§ **THE PROBLEM**
Omit every image, and transcribe the remaining entries exactly as given.

§ **SOURCE MATERIAL**

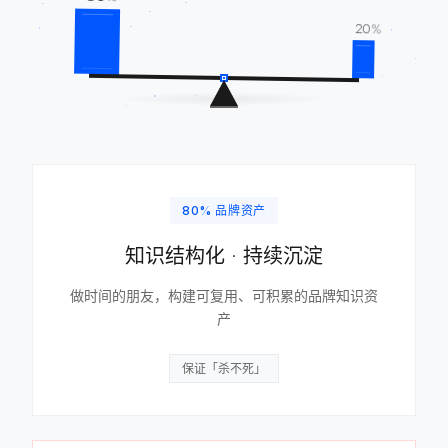
20
%
80% 品牌资产
知识结构化 · 持续沉淀
做时间的朋友，构建可复用、可积累的品牌知识资
产
保证「杀不死」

§ **REPLY**
20
%
80% 品牌资产
知识结构化 · 持续沉淀
做时间的朋友，构建可复用、可积累的品牌知识资
产
保证「杀不死」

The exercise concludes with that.